Morning Note: Market News and an Update from Scottish Mortgage IT.
Market News
Brent Crude has climbed above $97 a barrel, rebounding from losses in the previous session as renewed hostilities between the US and Iran weakened expectations for a near-term peace agreement. US forces reportedly struck an Iranian military site believed to pose a threat to American troops and commercial shipping routes through Hormuz, while also intercepting Iranian drones. Meanwhile, Iran’s Revolutionary Guard said it had targeted a US airbase.
The dollar, the haven of choice during the conflict, gained, while the yield on the US 10-year Treasury ticked back up to 4.51%. Gold has fallen below $4,400 an ounce, hitting a two-month low, as inflationary and interest rate concerns remain in focus.
Lisa Cook, a member of the Federal Reserve Board of Governors, said inflation is headed in the wrong direction and she would be prepared to hike rates if that persists. Philip Jefferson said he expects prices to cool this year, though higher energy costs are keeping risks tilted to the upside. A key test comes later today with the release of the April PCE index, the Fed’s preferred inflation gauge. The forecast is 3.8%, a slight uptick from 3.5% in March.
US equities were little changed last night – S&P 500 (+0.02%); Nasdaq (+0.07%) – although the market is currently expected to open slightly lower this afternoon. Salesforce fell after the company gave a lukewarm revenue forecast. In Asia, equities declined: Nikkei 225 (-0.5%); Hang Seng (-1.3%).
The FTSE 100 is currently trading 0.8% lower at 10,408. Companies trading ex-dividend today include AB Foods (1.10%), Diploma (0.27%), Intertek (1.95%), Kingfisher (2.89%), National Grid (2.53%), and Severn Trent (2.43%). Sterling trades at $1.3410 and €1.1545, while the 10-year Gilt yields 4.87%.
The EU will broaden the use of import quotas and tariffs against China to shield its industrial sectors from the threat of Chinese imports, Stéphane Séjourné, vice president of the European Commission, told the FT.
Source: Bloomberg
Investment Fund News
Scottish Mortgage Investment Trust is a £17bn global equity investment trust run by Tom Slater and Lawrence Burns, two highly regarded fund managers at Baillie Gifford. The fund has a strong long-term performance record compared to its benchmark to beat the FTSE All-World Index (in sterling terms) on a rolling 5-year basis. The Fund is actively managed, with an 88% deviation from the index, and an average holding period of more than five years. The manager believes that over long time periods, it is through supporting and holding just a small number of extraordinary companies that exceptional returns can be achieved. However, investing in such companies at the forefront of structural change means share price volatility is inevitable, for both the companies the fund owns and the trust itself.

* Task instructions
a – In the morning note, what is the forecast for the April PCE index?
b – Reproduce word for word the passage of the morning note starting at "The FTSE 100" and ending at "Gilt yields 4.87%.".
c – Write the next part of the morning note on market news and Scottish Mortgage Investment Trust, picking up after its final sentence.

* Given records
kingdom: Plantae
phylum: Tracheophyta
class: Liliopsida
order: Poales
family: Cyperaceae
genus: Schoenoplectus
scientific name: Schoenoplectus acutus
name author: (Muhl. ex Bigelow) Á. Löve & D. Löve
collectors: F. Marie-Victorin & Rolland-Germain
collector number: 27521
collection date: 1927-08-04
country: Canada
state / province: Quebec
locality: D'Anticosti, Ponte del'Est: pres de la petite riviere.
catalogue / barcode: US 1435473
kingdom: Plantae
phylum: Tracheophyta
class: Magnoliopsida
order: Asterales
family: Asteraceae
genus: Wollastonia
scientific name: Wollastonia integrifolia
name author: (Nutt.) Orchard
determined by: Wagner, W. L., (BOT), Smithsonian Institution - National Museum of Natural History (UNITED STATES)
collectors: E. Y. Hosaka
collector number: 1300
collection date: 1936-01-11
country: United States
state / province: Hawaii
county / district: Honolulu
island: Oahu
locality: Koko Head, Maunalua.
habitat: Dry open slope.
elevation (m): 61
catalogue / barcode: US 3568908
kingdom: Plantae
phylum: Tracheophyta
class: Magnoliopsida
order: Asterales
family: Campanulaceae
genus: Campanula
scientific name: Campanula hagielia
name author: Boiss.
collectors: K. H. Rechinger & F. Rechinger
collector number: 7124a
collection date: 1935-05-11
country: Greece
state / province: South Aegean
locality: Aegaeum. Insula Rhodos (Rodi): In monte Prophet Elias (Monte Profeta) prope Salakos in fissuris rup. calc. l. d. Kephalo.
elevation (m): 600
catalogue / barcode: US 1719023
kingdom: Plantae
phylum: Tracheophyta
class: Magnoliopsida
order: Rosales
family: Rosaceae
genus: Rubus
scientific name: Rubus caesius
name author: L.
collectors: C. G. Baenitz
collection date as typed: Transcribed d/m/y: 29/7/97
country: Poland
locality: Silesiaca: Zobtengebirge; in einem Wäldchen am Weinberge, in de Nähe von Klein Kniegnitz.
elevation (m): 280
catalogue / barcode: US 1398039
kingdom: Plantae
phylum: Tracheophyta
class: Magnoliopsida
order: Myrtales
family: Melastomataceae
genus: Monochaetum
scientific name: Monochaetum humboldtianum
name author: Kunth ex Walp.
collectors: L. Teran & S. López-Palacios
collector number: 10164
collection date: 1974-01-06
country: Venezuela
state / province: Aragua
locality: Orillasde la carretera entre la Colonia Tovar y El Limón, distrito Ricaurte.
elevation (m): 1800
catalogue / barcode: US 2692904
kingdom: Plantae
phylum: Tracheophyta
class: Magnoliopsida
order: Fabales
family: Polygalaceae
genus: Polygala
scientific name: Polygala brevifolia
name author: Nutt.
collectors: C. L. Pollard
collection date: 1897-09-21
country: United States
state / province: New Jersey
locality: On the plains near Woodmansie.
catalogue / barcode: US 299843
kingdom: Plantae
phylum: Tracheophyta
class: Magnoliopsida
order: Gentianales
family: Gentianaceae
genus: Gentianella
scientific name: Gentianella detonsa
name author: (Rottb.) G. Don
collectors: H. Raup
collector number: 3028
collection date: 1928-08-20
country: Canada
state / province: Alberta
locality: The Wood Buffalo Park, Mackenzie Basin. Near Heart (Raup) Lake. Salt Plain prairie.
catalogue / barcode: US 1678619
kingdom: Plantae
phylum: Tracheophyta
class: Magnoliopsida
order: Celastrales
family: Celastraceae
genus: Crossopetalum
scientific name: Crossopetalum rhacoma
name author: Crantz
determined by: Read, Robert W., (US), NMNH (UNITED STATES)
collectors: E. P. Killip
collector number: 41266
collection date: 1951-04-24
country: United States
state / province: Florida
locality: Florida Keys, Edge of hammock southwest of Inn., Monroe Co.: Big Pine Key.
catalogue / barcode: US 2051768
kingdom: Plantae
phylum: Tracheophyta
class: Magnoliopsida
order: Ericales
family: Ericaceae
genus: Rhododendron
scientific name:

* Answer list
a – 3.8%, a slight uptick from 3.5% in March.

b –
The FTSE 100 is currently trading 0.8% lower at 10,408. Companies trading ex-dividend today include AB Foods (1.10%), Diploma (0.27%), Intertek (1.95%), Kingfisher (2.89%), National Grid (2.53%), and Severn Trent (2.43%). Sterling trades at $1.3410 and €1.1545, while the 10-year Gilt yields 4.87%.

c –
Yesterday, the company released results for the financial year to 31 March 2026. During the period, the NAV rose by 27.4%, above the 18.0% increase for the benchmark index, while the share price was up 26.8%. The long-term performance track record remains impressive – over the last ten years, the NAV is up 435% (with the share price up 380%), versus 234% for the benchmark.
The Manager believes the investment landscape will be shaped by key themes of resilience, adaptability, and innovation. In a volatile world, resilience is a strategic advantage, allowing companies to adapt and emerge stronger. The Manager’s focus remains on identifying ‘outlier’ companies capable of delivering exceptional returns. The fund currently holds a small number of high conviction ideas – there are just over 100 holdings, although the top 30 account for 83% of assets.
Beneath the recent geopolitical turbulence and upheaval of the old-world order, the Manager believes a transformation of a fundamentally different kind is underway. The acceleration of artificial intelligence into a global infrastructure buildout is, in the Manager’s judgment, the most important structural change in the global economy since the emergence of the internet, and we are still in its early stages. The businesses at the infrastructure layer of the AI transition compounded through the geopolitical turbulence, largely unaffected by it. Those more exposed to cross-border commerce, consumer confidence, or the competitive pressures of a Chinese economy running on weak demand fared very differently. They paid the price for a world that shifted faster than their valuations had assumed.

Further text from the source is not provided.